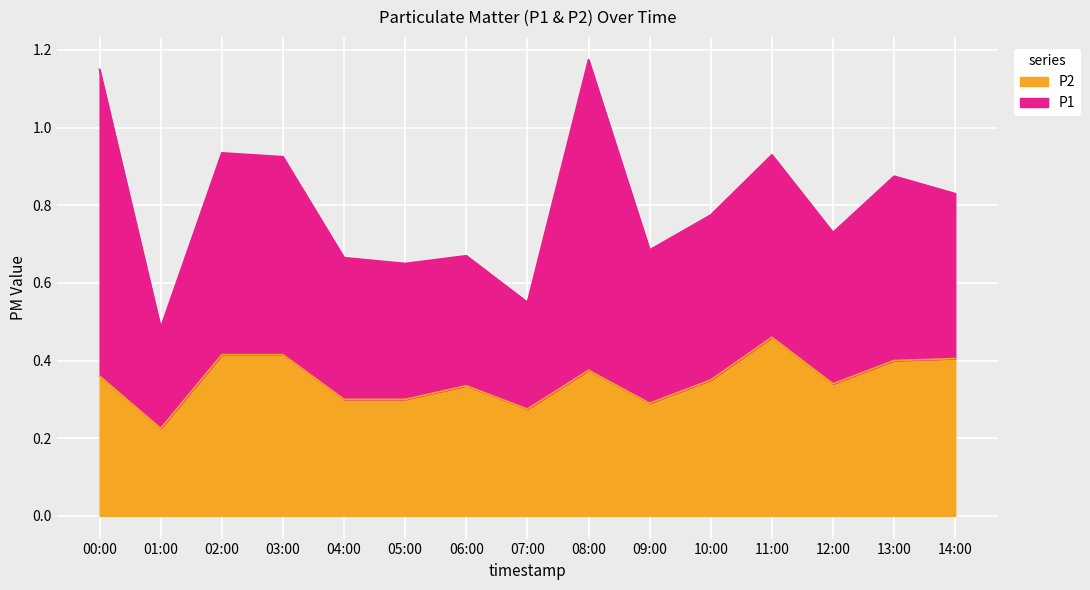

Which series has the largest total across all categories?

P1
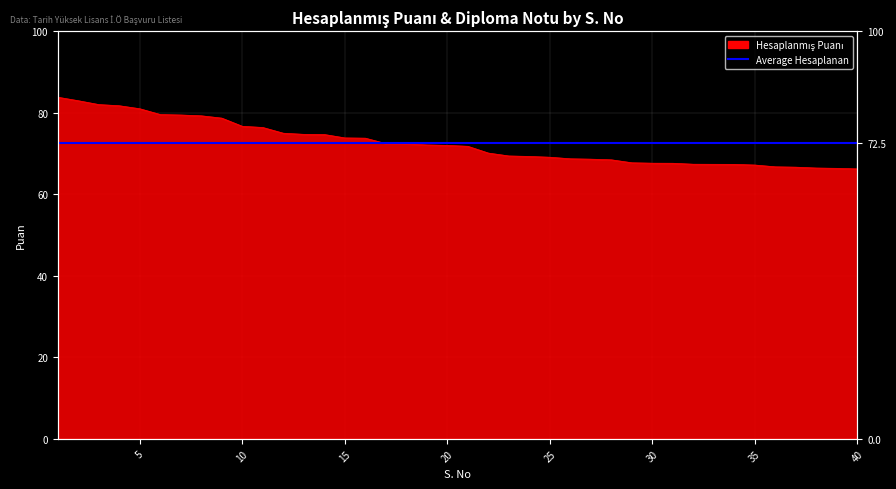

Reading left to right, list all the values displayed in this chart.

83.8	82.9	82.0	81.7	81.0	79.5	79.4	79.2	78.7	76.7	76.4	75.0	74.7	74.6	73.8	73.8	72.4	72.4	72.1	72.0	71.8	70.1	69.4	69.3	69.1	68.7	68.6	68.4	67.7	67.6	67.6	67.4	67.3	67.3	67.2	66.7	66.6	66.4	66.3	66.2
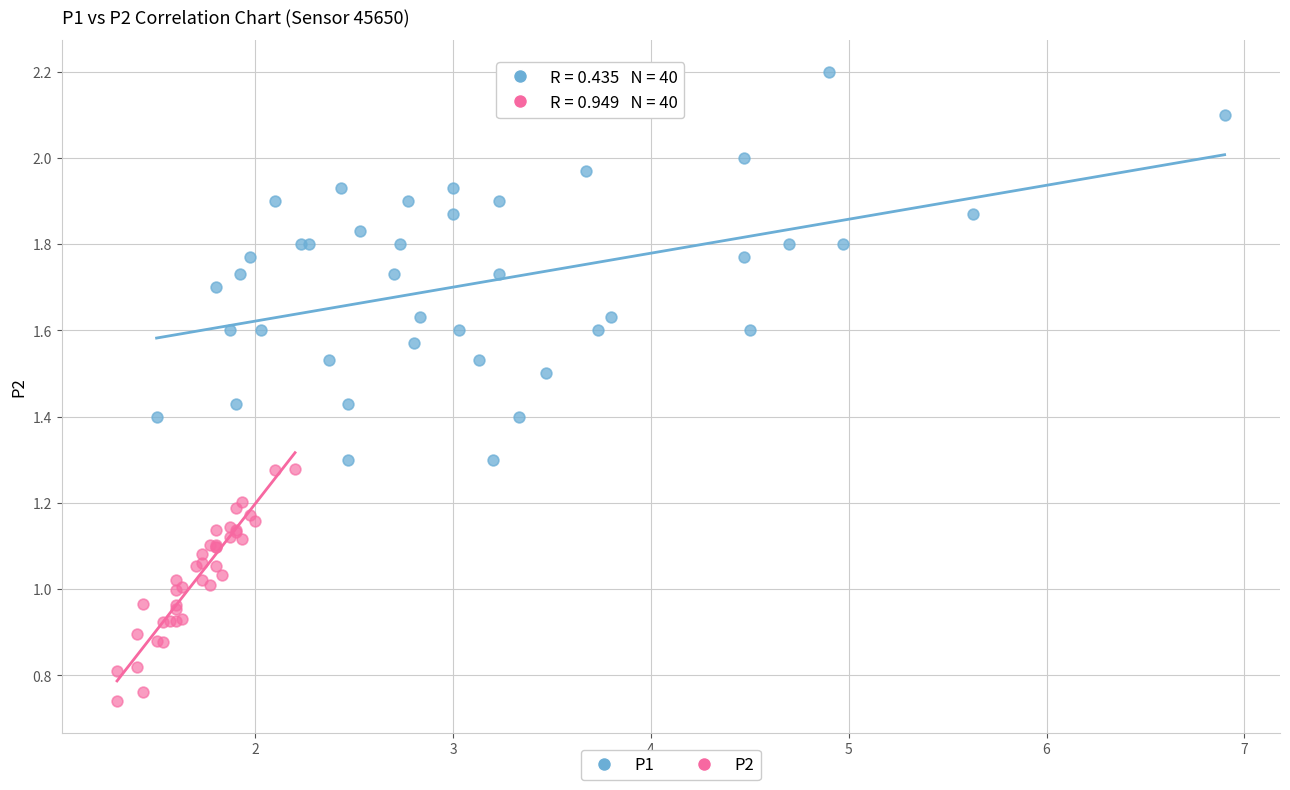

Which series has the widest spread of Y values?

P1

§ Try it: Render every line of the records above as a numbered list. Skip the blank lines and omit the picture lines.

§ Response to the task:
1. Which series has the largest total across all categories?
2. P1
3. Reading left to right, list all the values displayed in this chart.
4. 83.8	82.9	82.0	81.7	81.0	79.5	79.4	79.2	78.7	76.7	76.4	75.0	74.7	74.6	73.8	73.8	72.4	72.4	72.1	72.0	71.8	70.1	69.4	69.3	69.1	68.7	68.6	68.4	67.7	67.6	67.6	67.4	67.3	67.3	67.2	66.7	66.6	66.4	66.3	66.2
5. Which series has the widest spread of Y values?
6. P1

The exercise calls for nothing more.